Trace Sampling at server side

When we run a distributed tracing system, the trace bring us detailed info, but cost a lot at storage. Open server side trace sampling mechanism, the metrics of service, service instance, endpoint and topology are all accurate as before, but only don't save all the traces into storage.

Of course, even you open sampling, the traces will be kept as consistent as possible. Consistent means, once the trace segments have been collected and reported by agents, the backend would do their best to don't break the trace. See Recommendation to understand why we called it as consistent as possible and do their best to don't break the trace.

Set the sample rate

In agent-analyzer module, you will find sampleRate setting.

agent-analyzer:
  default:
    ...
    sampleRate: ${SW_TRACE_SAMPLE_RATE:1000} # The sample rate precision is 1/10000. 10000 means 100% sample in default.
    forceSampleErrorSegment: ${SW_FORCE_SAMPLE_ERROR_SEGMENT:true} # When sampling mechanism activated, this config would make the error status segment sampled, ignoring the sampling rate.

sampleRate is for you to set sample rate to this backend.

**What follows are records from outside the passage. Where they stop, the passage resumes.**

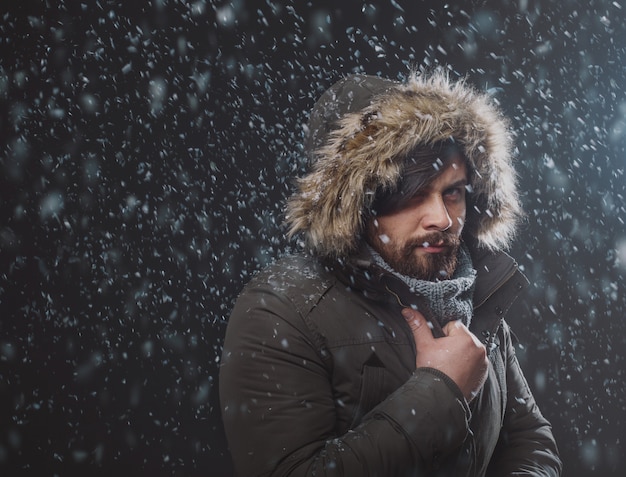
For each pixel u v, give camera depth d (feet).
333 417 3.67
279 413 3.57
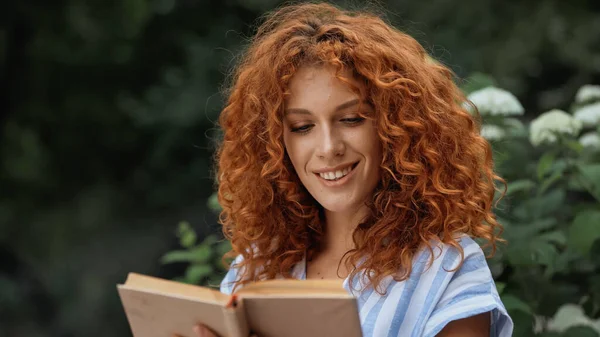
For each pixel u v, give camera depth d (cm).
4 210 1387
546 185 378
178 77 1267
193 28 1303
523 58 1191
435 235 262
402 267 261
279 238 294
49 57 1305
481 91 388
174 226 1305
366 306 261
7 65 1253
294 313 232
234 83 311
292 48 267
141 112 1266
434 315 254
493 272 372
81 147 1391
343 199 267
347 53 263
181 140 1279
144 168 1370
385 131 263
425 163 269
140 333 256
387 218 267
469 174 272
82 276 1366
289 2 321
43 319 1338
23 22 1244
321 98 262
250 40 324
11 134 1349
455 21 1192
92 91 1355
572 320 374
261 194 294
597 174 371
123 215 1409
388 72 266
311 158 267
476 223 275
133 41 1314
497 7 1207
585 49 1204
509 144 395
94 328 1345
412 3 1195
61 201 1421
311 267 291
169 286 246
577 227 362
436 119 268
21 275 1370
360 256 269
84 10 1266
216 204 416
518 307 346
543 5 1213
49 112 1352
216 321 238
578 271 375
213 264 474
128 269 1343
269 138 277
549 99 1181
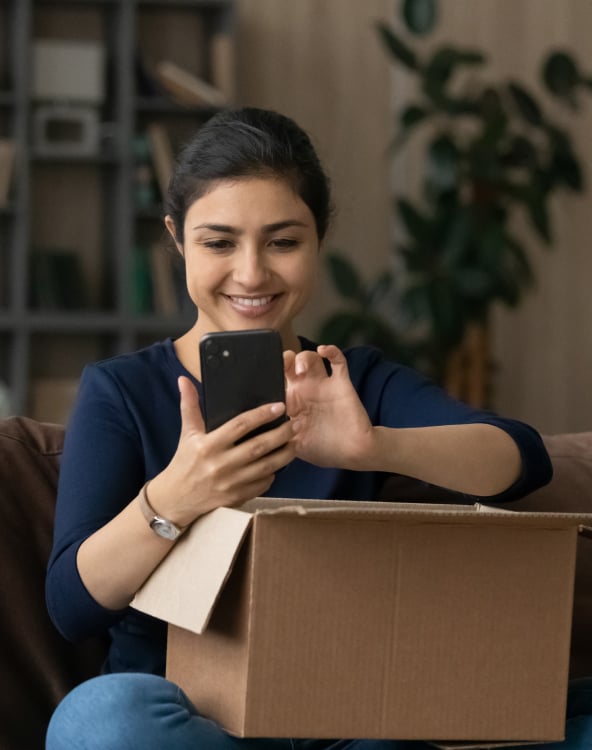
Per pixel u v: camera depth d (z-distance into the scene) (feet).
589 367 20.90
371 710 4.06
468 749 4.19
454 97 18.04
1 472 5.89
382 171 20.29
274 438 4.33
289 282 5.42
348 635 4.03
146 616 5.33
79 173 19.16
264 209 5.29
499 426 5.32
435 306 17.48
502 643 4.22
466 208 17.80
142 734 4.10
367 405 5.97
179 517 4.41
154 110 18.67
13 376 18.16
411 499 6.06
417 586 4.11
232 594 4.11
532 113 18.26
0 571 5.68
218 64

The sample rate precision is 1/10000. 10000 means 100% sample in default.

forceSampleErrorSegment is for you to open force save some error segment when sampling mechanism active. When sampling mechanism activated, this config would make the error status segment sampled, ignoring the sampling rate.

Recommendation

You could set different backend instances with different sampleRate values, but we recommend you to set the same.

When you set the rate different, let's say

Backend-InstanceA.sampleRate = 35
Backend-InstanceB.sampleRate = 55

And we assume the agents reported all trace segments to backend, Then the 35% traces in the global will be collected and saved in storage consistent/complete, with all spans. 20% trace segments, which reported to Backend-InstanceB, will saved in storage, maybe miss some trace segments, because they are reported to Backend-InstanceA and ignored.

Note

When you open sampling, the actual sample rate could be over sampleRate. Because currently, all error segments will be saved, meanwhile, the upstream and downstream may not be sampled. This feature is going to make sure you could have the error stacks and segments, but don't guarantee you would have the whole trace.

Also, the side effect would be, if most of the accesses are fail, the sampling rate would be closing to 100%, which could crash the backend or storage clusters.